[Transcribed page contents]
^^^^
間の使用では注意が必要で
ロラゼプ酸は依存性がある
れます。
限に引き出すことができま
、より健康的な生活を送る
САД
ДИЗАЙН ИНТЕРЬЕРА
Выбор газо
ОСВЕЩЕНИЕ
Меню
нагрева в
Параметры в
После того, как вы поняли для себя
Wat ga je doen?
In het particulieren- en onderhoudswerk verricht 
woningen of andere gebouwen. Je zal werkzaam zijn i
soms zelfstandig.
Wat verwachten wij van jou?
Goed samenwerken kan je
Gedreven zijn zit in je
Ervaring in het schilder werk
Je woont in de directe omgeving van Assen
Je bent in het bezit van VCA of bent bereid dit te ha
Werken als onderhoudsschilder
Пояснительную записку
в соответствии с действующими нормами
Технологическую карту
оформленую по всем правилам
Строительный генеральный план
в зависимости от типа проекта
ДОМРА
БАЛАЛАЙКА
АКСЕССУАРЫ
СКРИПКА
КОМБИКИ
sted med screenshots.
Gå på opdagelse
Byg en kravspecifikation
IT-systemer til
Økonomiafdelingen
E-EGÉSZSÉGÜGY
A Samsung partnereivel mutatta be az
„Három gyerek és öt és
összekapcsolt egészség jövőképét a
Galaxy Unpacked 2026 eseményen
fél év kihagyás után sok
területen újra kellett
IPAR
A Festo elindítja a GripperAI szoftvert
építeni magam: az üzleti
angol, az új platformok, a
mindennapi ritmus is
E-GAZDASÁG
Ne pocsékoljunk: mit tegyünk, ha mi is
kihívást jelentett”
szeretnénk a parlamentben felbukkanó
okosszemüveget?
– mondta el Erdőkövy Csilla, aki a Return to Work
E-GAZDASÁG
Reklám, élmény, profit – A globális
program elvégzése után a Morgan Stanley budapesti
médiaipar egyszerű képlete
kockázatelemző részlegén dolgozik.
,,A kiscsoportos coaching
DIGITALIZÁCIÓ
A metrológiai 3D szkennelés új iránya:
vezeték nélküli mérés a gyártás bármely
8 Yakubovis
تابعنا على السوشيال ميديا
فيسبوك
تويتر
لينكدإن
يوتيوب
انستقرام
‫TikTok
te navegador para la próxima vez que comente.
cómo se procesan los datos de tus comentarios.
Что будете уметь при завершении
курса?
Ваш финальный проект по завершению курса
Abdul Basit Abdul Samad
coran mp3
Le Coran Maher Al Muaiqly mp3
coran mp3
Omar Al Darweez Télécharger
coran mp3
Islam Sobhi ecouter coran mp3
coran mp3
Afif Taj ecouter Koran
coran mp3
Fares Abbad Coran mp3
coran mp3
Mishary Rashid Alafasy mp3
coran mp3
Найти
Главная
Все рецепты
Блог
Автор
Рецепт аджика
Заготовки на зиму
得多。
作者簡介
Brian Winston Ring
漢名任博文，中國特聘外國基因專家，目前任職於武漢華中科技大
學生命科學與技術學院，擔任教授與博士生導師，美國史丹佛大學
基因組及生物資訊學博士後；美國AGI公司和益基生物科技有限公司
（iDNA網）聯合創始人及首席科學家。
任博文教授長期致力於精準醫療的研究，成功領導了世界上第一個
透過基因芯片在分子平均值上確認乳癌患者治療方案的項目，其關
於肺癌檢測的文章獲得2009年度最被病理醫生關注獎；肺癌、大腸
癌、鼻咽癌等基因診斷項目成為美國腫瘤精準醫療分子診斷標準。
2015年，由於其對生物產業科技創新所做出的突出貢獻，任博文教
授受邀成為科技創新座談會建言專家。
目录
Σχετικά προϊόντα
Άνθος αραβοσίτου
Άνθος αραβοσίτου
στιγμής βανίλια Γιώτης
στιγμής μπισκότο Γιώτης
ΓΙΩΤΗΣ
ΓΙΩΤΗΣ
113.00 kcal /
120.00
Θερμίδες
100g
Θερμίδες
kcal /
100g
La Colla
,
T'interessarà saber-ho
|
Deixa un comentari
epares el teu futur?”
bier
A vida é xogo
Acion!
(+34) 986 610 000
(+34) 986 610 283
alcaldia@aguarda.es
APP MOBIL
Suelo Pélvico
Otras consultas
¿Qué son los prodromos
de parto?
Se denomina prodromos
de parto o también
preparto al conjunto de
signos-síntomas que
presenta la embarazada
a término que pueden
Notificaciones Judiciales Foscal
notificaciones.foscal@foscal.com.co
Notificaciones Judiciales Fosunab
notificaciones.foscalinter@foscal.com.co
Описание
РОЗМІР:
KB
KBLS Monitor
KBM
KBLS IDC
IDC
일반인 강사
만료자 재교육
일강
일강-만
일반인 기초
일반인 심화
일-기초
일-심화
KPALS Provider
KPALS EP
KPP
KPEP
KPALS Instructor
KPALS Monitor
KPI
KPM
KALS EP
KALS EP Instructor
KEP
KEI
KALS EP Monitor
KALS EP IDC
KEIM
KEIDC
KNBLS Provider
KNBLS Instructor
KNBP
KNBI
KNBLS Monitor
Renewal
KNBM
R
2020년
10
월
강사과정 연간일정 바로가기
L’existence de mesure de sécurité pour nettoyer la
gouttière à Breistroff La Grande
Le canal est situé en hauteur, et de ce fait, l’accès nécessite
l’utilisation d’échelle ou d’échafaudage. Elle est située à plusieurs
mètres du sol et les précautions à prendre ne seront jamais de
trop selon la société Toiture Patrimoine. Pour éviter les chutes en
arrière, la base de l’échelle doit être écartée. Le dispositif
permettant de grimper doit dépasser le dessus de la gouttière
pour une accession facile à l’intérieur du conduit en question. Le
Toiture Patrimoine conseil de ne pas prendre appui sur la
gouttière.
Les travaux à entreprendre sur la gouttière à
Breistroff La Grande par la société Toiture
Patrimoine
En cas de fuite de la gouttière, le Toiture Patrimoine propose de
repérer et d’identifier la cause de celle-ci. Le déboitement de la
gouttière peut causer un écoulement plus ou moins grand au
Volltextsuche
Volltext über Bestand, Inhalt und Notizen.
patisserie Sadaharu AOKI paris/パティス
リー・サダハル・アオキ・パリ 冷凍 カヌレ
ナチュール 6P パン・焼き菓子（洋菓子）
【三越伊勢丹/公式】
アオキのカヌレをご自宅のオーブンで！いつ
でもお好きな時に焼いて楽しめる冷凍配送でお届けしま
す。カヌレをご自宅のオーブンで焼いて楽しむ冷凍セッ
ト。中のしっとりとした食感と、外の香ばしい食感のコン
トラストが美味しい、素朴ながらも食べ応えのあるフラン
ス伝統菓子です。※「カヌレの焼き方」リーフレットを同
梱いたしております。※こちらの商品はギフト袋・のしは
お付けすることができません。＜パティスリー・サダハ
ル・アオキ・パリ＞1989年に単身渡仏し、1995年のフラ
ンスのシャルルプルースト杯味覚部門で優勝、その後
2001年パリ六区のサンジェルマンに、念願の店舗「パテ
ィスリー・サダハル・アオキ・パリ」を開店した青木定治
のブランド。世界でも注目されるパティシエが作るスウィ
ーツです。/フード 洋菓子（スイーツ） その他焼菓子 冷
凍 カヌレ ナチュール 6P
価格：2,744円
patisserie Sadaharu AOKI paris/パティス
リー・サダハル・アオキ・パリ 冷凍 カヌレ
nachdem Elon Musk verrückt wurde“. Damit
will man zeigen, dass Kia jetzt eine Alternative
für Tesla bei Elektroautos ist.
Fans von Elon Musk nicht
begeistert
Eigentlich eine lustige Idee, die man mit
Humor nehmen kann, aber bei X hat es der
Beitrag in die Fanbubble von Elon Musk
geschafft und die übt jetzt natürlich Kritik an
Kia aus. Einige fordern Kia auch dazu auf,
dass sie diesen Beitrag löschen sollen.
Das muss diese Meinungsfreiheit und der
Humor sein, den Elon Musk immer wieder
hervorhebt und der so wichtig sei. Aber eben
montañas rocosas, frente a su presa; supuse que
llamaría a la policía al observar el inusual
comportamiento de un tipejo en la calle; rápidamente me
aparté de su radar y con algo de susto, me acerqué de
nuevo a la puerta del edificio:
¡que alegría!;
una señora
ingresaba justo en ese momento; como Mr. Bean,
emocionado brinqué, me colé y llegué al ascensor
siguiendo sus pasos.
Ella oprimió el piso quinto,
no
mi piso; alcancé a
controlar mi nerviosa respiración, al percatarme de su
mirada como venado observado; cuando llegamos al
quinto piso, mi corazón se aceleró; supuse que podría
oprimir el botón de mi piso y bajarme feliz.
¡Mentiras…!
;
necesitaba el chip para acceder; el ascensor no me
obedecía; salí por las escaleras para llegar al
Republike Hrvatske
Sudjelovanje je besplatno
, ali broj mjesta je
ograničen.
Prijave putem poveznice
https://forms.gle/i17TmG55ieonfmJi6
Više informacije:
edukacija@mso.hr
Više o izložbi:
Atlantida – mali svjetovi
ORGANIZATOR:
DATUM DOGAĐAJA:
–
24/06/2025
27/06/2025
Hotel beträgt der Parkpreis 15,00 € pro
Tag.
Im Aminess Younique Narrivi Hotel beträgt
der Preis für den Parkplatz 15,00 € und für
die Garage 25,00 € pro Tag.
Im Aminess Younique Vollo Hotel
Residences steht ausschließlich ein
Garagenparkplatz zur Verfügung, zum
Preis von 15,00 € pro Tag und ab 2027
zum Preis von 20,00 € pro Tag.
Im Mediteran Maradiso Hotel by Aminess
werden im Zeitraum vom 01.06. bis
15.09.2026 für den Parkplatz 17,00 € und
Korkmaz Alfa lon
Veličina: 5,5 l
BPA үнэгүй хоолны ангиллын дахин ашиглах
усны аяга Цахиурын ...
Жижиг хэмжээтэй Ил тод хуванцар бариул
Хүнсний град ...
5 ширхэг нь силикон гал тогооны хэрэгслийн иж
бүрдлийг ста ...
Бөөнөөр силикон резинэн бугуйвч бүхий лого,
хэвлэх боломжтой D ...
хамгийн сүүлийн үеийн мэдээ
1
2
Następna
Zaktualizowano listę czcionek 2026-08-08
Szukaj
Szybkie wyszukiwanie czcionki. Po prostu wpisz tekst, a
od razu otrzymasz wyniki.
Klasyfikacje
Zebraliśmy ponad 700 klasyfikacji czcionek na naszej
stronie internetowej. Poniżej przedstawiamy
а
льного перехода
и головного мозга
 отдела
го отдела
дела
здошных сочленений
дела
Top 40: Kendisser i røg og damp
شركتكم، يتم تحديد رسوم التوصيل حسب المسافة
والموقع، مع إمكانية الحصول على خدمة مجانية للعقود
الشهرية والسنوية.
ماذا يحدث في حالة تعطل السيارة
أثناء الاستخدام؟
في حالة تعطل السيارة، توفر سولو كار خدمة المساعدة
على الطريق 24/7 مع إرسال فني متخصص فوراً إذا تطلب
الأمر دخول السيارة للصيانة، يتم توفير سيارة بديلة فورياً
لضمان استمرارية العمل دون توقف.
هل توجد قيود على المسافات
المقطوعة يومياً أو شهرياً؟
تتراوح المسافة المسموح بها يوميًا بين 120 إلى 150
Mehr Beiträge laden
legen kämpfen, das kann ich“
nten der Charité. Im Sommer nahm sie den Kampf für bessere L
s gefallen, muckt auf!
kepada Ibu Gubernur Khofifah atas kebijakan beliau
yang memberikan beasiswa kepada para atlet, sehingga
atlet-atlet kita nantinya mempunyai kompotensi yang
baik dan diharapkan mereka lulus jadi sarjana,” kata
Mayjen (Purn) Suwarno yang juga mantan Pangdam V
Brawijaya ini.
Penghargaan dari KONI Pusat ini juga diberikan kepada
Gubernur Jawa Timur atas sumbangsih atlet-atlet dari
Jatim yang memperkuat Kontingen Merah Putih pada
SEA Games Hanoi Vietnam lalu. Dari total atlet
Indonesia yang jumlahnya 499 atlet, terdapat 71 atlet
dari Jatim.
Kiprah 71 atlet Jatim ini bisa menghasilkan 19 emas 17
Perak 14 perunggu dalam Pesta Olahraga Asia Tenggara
^^^^
The range runs from the line above containing "comportamiento de un" to the line containing "oprimir el botón de mi piso y bajarme feliz.", inclusive. Restate those lines word for word and no others.

comportamiento de un tipejo en la calle; rápidamente me
aparté de su radar y con algo de susto, me acerqué de
nuevo a la puerta del edificio:
¡que alegría!;
una señora
ingresaba justo en ese momento; como Mr. Bean,
emocionado brinqué, me colé y llegué al ascensor
siguiendo sus pasos.
Ella oprimió el piso quinto,
no
mi piso; alcancé a
controlar mi nerviosa respiración, al percatarme de su
mirada como venado observado; cuando llegamos al
quinto piso, mi corazón se aceleró; supuse que podría
oprimir el botón de mi piso y bajarme feliz.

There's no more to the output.